Sibal has too many reforms on his platter. He has started well and has already pushed the right of education bill through Rajya Sabha out. But will it substantially improve the number of students going to the schools or the quality of the education particularly of rural schools? Will it make the teachers in rural schools more responsible or accountable? Will the bill impose some responsibility to the failing parents or teachers? With 100 million children still out of schools, perhaps a door to door drive such as one for polio plus will be essential to realize 100% enrolments-the basic goal of Sarva Shikhsha Aviyan.
The most worrying aspects are the dropouts at different stages in rural schools. Nearly 30% don’t complete even five years at school, and a horrifying 50% of Indian children don’t go beyond eight years. And even in these years at school, they mostly absent the schools and hardly learn anything, mostly because of the lack of any innovation in teaching by the teachers to make the teaching or learning any more interesting and perhaps more so by the total lack of appreciation for education in the parents. The latest estimates from 2008 ASER report indicate that 44% of children in Class 5 cannot fluently read Class 2 level text nor do a division sum of three digits divided by one digit.
Unfortunately, no one talks about the parents’ accountability, may be because of political reasons for displeasing the reliable vote bank. And if a study is undertaken, it will reveal that the children who absent from school are not engaged in any other productive activity at home or elsewhere, as many activists and NGOs claim. Many a times the parents hardly know that.
Sibal will not be able to do much to push education at the primary level in rural India as it can be done only by the respective states. The standard of education in rural area has much to do with fixing of the responsibility of supervising the performance of teachers who play the major role as a majority of the rural schools are one teacher schools. Panchayats, its education supervisory committee with parents of students and responsible members of the community as envisaged in the right of education act must take interest in the education and related activities at the rural schools. I wish it would have included even the selection and appointment of the teachers. Sibal’s enthusiasm must permeate down to the state and panchayat level.

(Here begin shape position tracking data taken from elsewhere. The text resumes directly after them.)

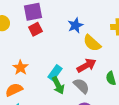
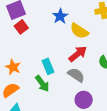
cyan rectangle: (55, 73) -> (48, 66), turned -49
green arrow: (58, 85) -> (42, 84), moved

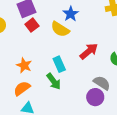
yellow semicircle: (79, 31) -> (60, 29), moved
gray semicircle: (76, 75) -> (102, 83), moved

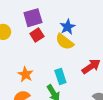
blue star: (71, 14) -> (68, 27), moved

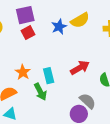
yellow semicircle: (65, 42) -> (80, 20), moved, turned -72
orange star: (26, 74) -> (23, 72), moved

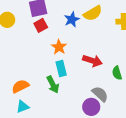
red arrow: (80, 68) -> (92, 61), turned 48
orange star: (23, 72) -> (59, 47), moved
cyan triangle: (10, 114) -> (23, 107), turned -40

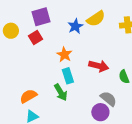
red square: (41, 25) -> (35, 37), moved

Unfortunately, many panchayats are headed by persons with vested interest with hardly any concern and appreciation for the role of education. However, the work on educating the women promised by the first women President of the country may bring the miraculous change. It must start immediately and must proceed to keep the time frame. It will certainly improve the education significantly at the rural schools. I wish the education of the illiterate use the already proven TCS computer based learning. Another promise of taking broadband to every panchayat can make it very much possible, if the work is taken sincerely.

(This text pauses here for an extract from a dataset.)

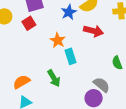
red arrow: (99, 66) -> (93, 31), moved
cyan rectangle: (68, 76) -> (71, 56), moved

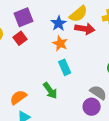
red arrow: (93, 31) -> (85, 29), moved
orange star: (58, 40) -> (60, 43), moved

Many a times it appears that the children from the BPL families will have to be taken out to good residential schools away from the families to educate them in conducive surrounding. Only very few such institutions have come up. India Today in its issue of July 27 has reported about the wonderful work being done by some. Vidygyan, Bulandshahr promoted by Siv Nadar Foundation, the government of UP and the former cabinet secretary TSR Subramanian is one such institute. However, most of the institutes and individuals, be it Sikhya, Chandigarh, Prem Jyoti Prangan, Jamshedpur, or Thermax Social Initiative foundation, Pune are focusing on urban poor children.

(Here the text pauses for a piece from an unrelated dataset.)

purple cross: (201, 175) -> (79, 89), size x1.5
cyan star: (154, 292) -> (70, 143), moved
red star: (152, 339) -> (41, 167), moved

Samarth Bharat Abhiyan of University of Pune is certainly a model with great potential where its 500 affiliated colleges have adopted 487 villages. Why can’t all the universities and institutes of excellence emulate that for equitable development?
Kanavu in Kerala and Friends of Tribal Society, West Bengal are doing admirable job for educating tribals. Sibal will have to discover a solution for upgrading the existing schools in the rural India for quality education. And rural India with 60% of the country’s population is still deprived of a good infrastructure for education. Nearly one-third of schools do not have a pucca building and classes function either in tents or under the open sky. How can one think of any education under this condition?
Instead of going for a new idea of model schools for each block, why can’t the idea be integrated in already existing educational facilities of Kendriya and Navodaya Vidyalayas, Kasturba Gandhi Balika Vidyalayas? Why can’t these institutes be set up in every block or in every panchayat and its quality is upgraded to be in the line of the best ones? If 199 KVs can have a 100% result in the class X CBSE examination in 2008, why can’t all of 980 do that?
Who are the teachers in the rural schools? Has someone checked if their degrees or certificates are not fake ones? Have they attended a training course somewhere outside their own state? What were the feedbacks about their performances? Who takes actions on those feedbacks? Sibal can and must help in this area easily. He can come out with some innovative programme for training the rural teachers with a month’s practice in good private schools. It is necessary, as presently most of the teachers’ population constitutes of persons who scored very lowly in their examinations, and who couldn’t get any other job for living. As some opine, the teaching has become the domain of the ‘bored’ or ‘failed’ individuals.
Will Sibal discuss these issues with the chief ministers and education ministers of the states and make them agree to take some positive steps for the rural education?